## Task:
Reproduce, word for word, the passage of the book review from "Until Mr. Tall, Blond, Handsome" to "that controls gluttony.".

## Given text:
⟨
Wicked Appetite: Lizzy Tucker, #1 -- Janet Evanovich

Wicked appetite After inheriting her Aunt Ophelia's house, Lizzy Tucker's life takes a turn for the better. She quits her job in NYC, moves to Massachusetts and gets a job making cupcakes (and other things, but cupcakes are her specialty) in a small local bakery. 

Everything is going well.

Until Mr. Tall, Blond, Handsome and Clearly Dangerous shows up and informs her that due to a Power she hadn't even known she'd possessed, she is A) in danger and B) going to have to help him Save the World by collecting the Seven Stones that control the Seven Deadly Sins before his Tall, Dark, Handsome, Clearly Dangerous and Probably Evil cousin.

A seriously tough housecat and an extremely rude monkey also take part in the action. As well as a Book of Spells that may or may not actually work.

This, being the first book in a series, only deals with one of the stones. You may have deduced from the title, Wicked Appetite, that this adventure revolves around the stone that controls gluttony.

I enjoyed it -- enough that I zoomed right along, laughed out loud a few times, and, if I'd had it on a day off, I'd have read it in one sitting -- but not so much that I'm excited for the second book in the series. It's a book that was enjoyable enough during the couple of hours it took to read (it's just over three hundred pages, but has billion-point font, huge margins and is double-spaced), but that doesn't stand up to any sort of scrutiny.

While she's got an engaging, chatty voice, Lizzy's not a particularly interesting heroine. She's pretty much defined by her cooking skills and by her lack of adventurousness -- there's just not really anything else going on there. Which makes Diesel's (YES. HIS NAME IS DIESEL. AND THE COUSIN'S NAME IS GERWULF GRIMOIRE. I KID YOU NOT.) attraction to her feel bizarre and forced (like Evanovich knew that romance-y stuff was a necessity, so she just plunked it in). For that matter, Diesel's not very interesting, either. He just swans around being attractive and sleeps naked and chuckles at the hilariousness that ensues whenever Lizzy is Overcome by the Power of Gluttony.
⟩
## Data section:
⟨
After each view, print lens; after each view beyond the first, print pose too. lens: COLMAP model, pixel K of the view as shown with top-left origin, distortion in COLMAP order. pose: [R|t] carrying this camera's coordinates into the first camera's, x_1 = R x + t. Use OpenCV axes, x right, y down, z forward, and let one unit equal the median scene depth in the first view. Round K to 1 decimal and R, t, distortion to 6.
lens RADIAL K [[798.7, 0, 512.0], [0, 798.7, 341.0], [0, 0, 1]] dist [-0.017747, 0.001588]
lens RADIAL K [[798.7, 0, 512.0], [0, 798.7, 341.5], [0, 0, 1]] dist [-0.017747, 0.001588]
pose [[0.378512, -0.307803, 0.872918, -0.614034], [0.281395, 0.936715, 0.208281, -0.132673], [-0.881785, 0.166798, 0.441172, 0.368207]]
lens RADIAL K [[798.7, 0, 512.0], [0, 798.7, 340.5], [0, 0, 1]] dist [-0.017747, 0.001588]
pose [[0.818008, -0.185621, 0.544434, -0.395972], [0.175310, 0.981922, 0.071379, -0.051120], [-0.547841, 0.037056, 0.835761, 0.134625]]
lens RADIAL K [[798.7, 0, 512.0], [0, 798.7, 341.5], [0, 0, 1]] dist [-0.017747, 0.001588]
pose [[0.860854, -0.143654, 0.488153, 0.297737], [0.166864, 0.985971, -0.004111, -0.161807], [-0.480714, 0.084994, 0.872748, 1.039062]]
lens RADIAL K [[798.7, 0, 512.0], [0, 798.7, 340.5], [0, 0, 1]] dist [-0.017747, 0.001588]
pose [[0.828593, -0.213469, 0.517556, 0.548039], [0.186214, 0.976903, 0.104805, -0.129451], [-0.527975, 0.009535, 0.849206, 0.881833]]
⟩
⟨
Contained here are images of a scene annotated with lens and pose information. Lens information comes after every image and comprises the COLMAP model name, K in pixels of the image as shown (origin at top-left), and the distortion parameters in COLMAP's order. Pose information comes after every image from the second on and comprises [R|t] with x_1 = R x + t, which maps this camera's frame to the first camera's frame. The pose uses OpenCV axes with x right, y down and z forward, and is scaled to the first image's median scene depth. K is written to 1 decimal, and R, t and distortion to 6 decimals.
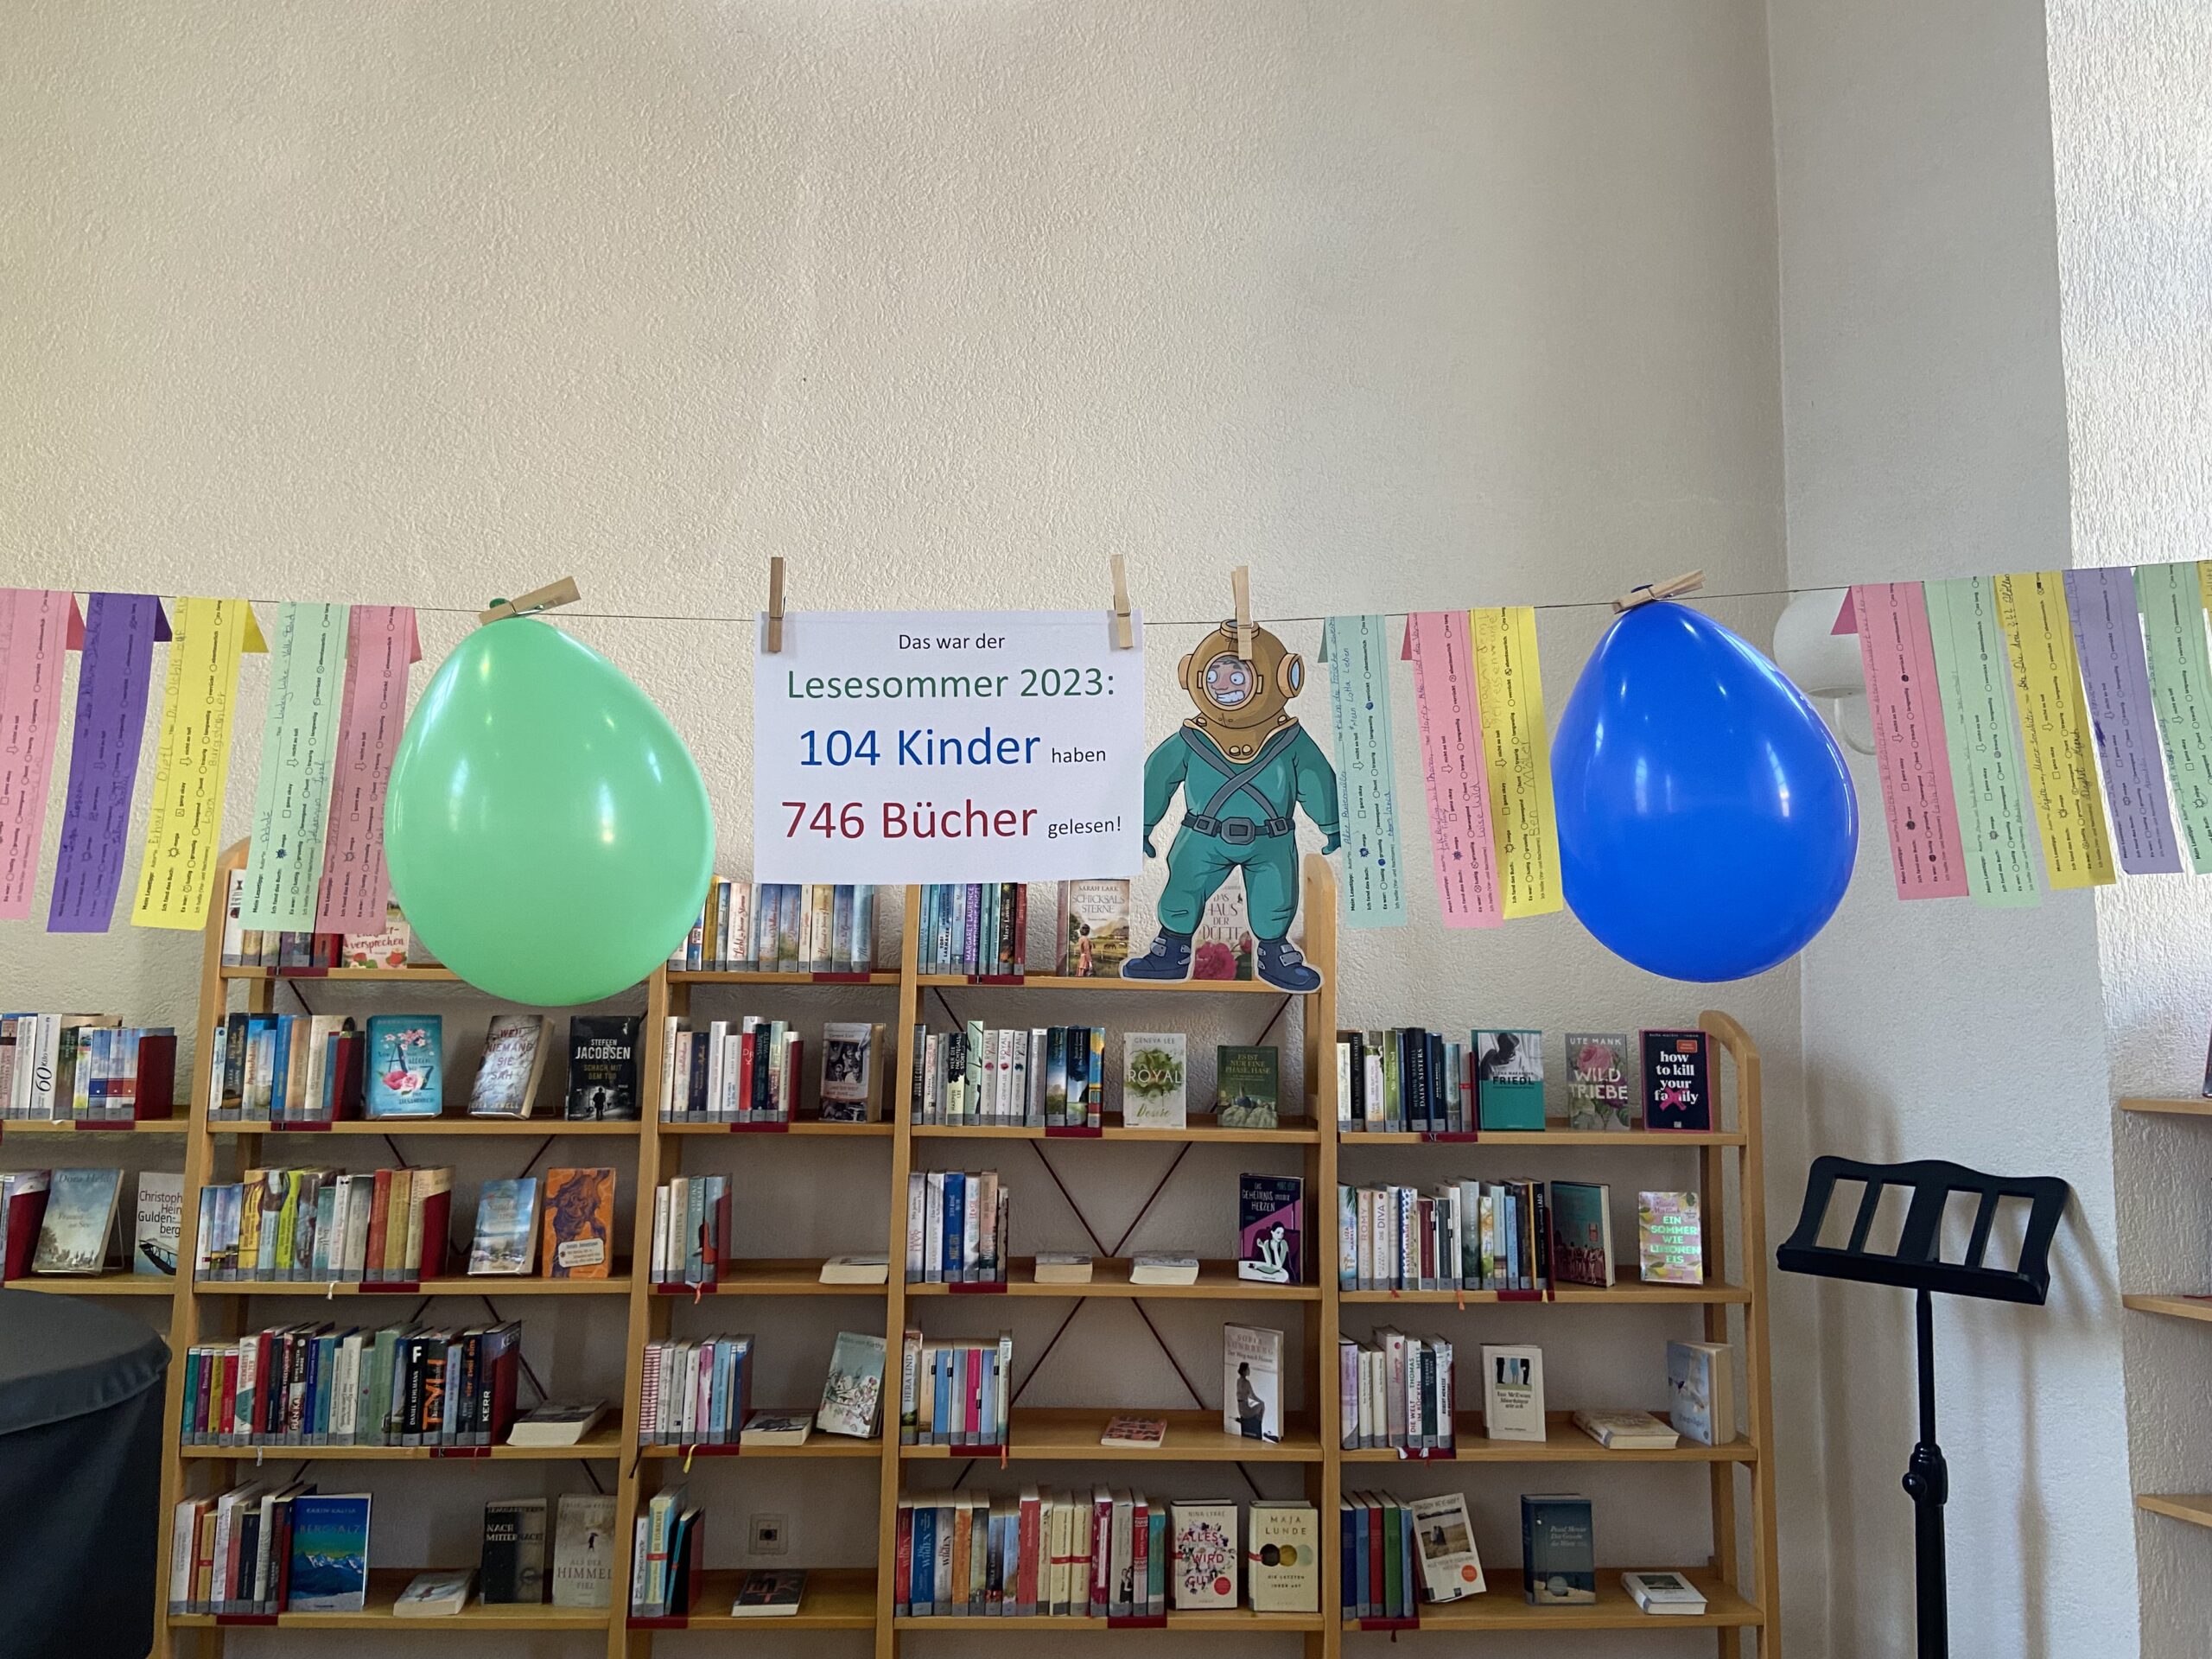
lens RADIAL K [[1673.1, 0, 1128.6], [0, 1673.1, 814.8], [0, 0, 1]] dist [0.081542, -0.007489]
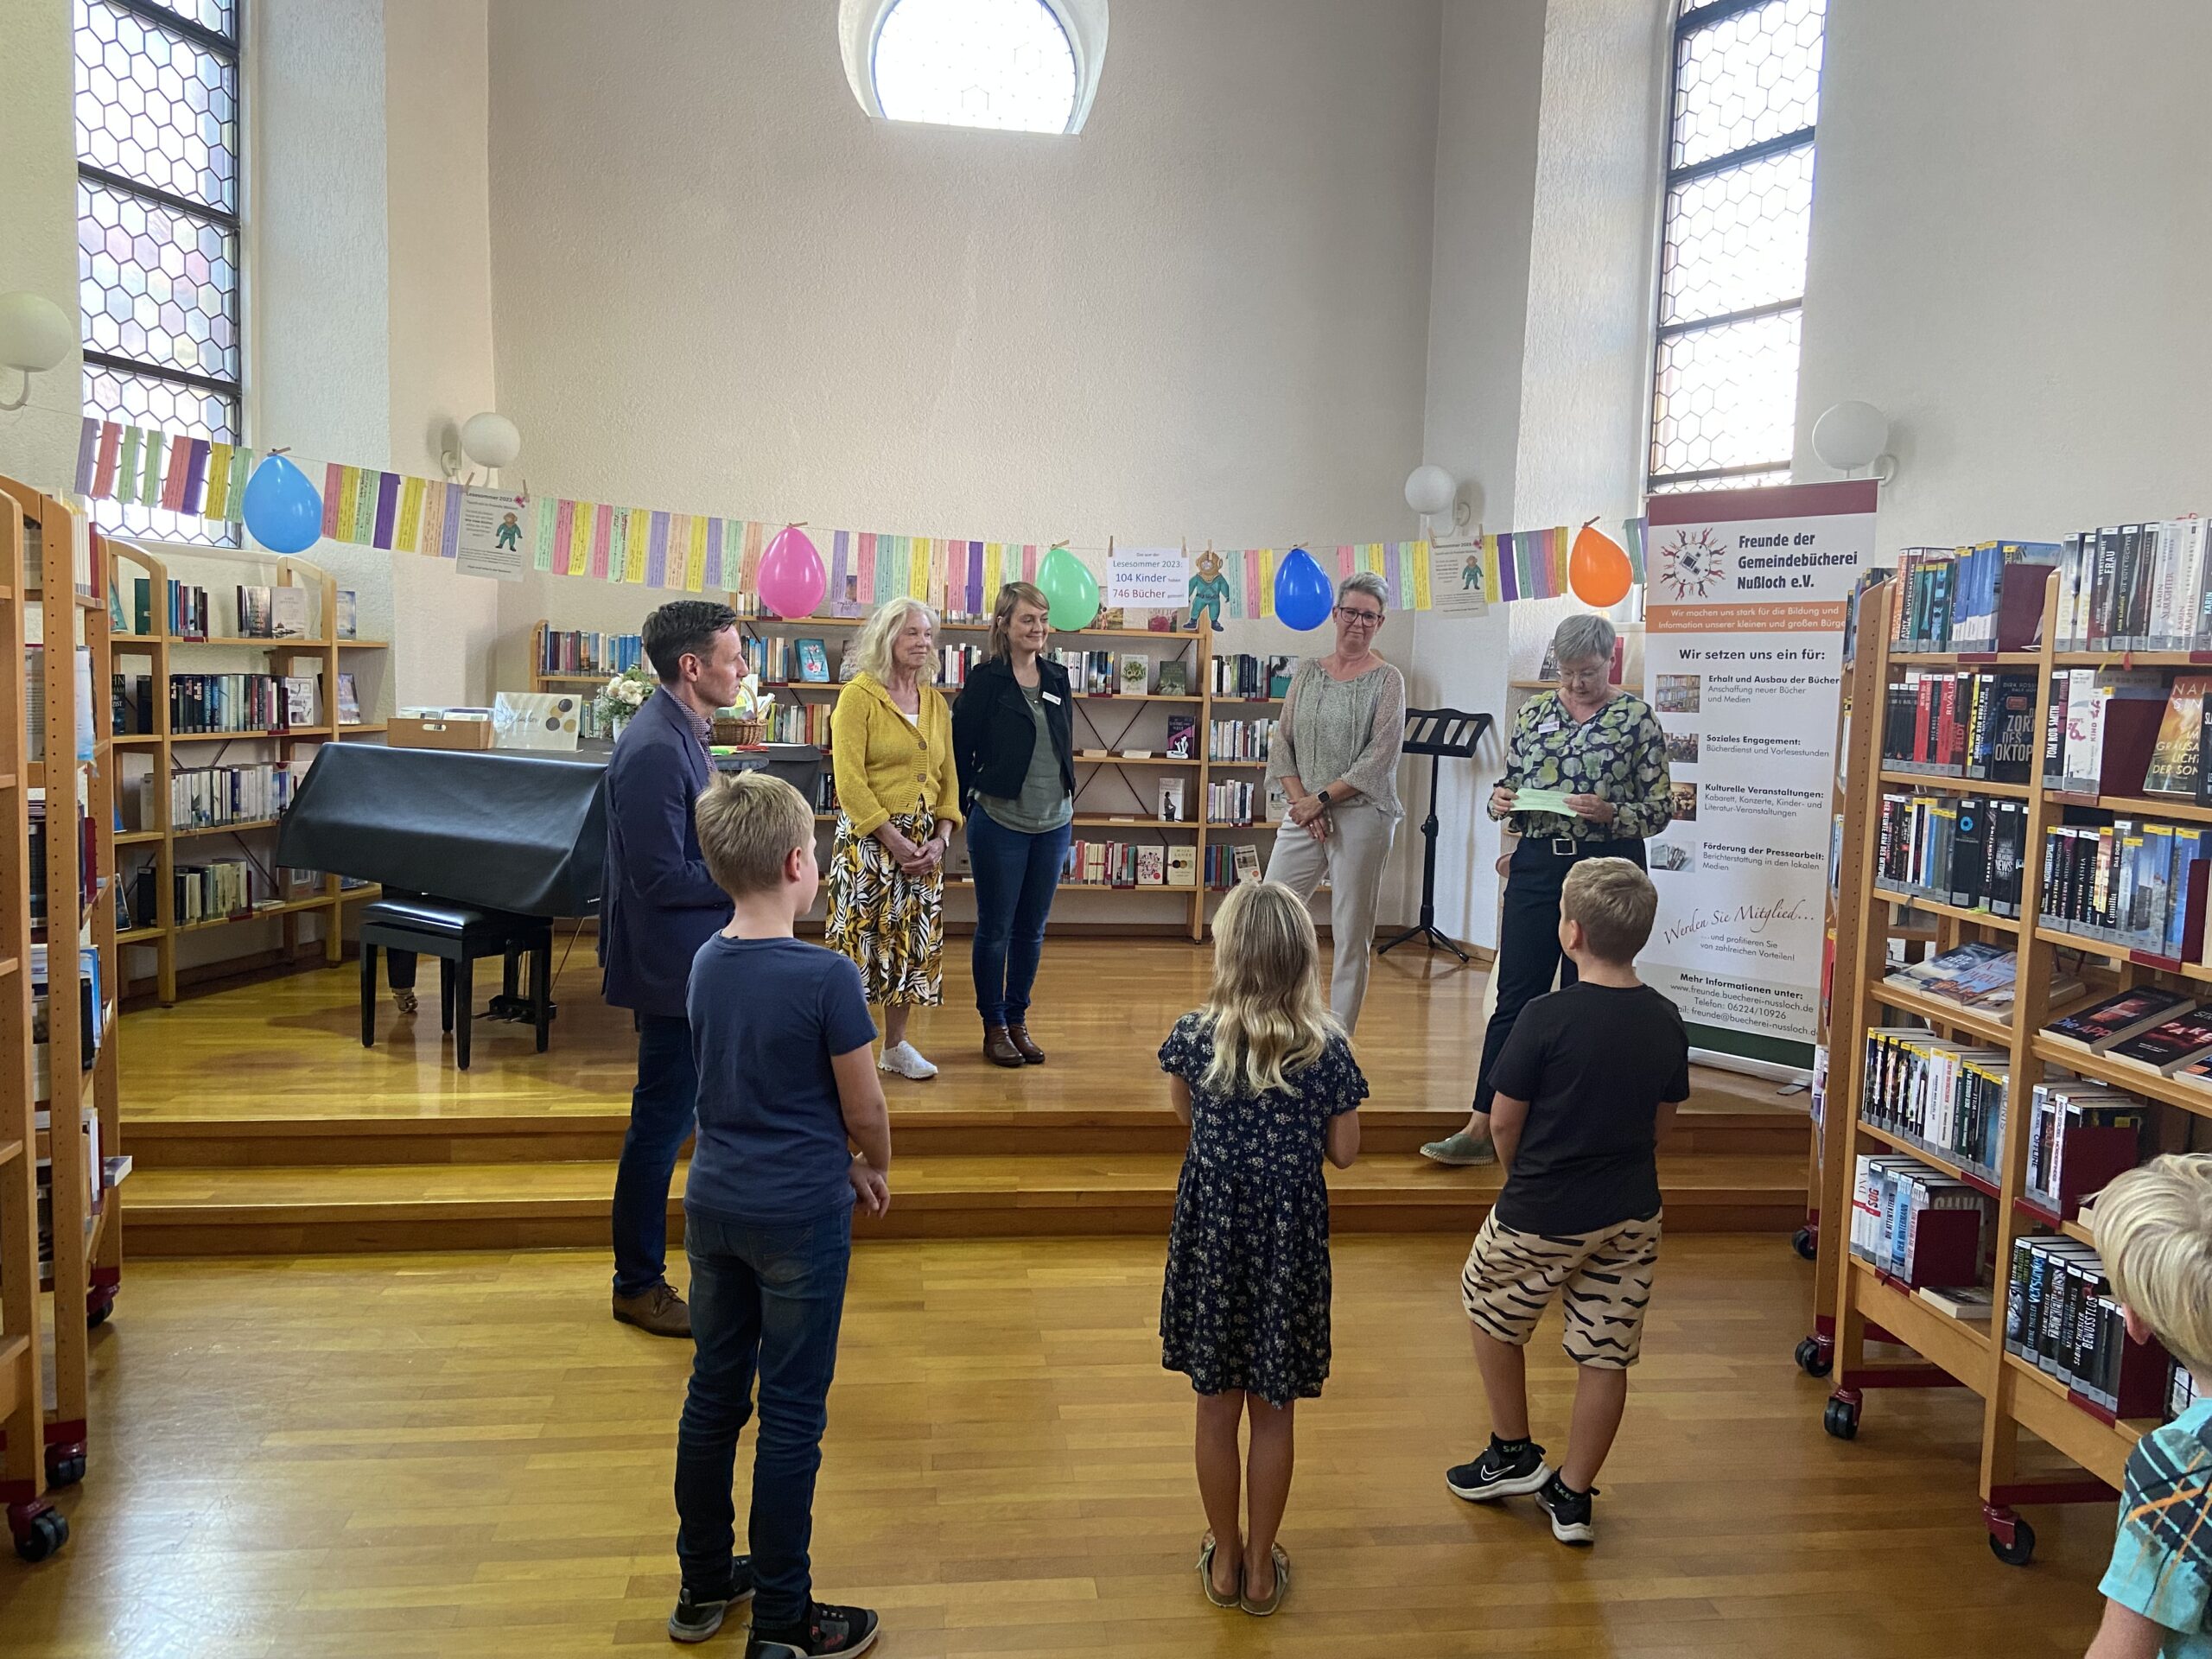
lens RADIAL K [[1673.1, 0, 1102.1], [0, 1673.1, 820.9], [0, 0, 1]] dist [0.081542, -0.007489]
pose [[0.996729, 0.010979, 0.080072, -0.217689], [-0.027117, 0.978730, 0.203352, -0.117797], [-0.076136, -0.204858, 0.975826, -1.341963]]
⟩
## Answer space:
Until Mr. Tall, Blond, Handsome and Clearly Dangerous shows up and informs her that due to a Power she hadn't even known she'd possessed, she is A) in danger and B) going to have to help him Save the World by collecting the Seven Stones that control the Seven Deadly Sins before his Tall, Dark, Handsome, Clearly Dangerous and Probably Evil cousin.

A seriously tough housecat and an extremely rude monkey also take part in the action. As well as a Book of Spells that may or may not actually work.

This, being the first book in a series, only deals with one of the stones. You may have deduced from the title, Wicked Appetite, that this adventure revolves around the stone that controls gluttony.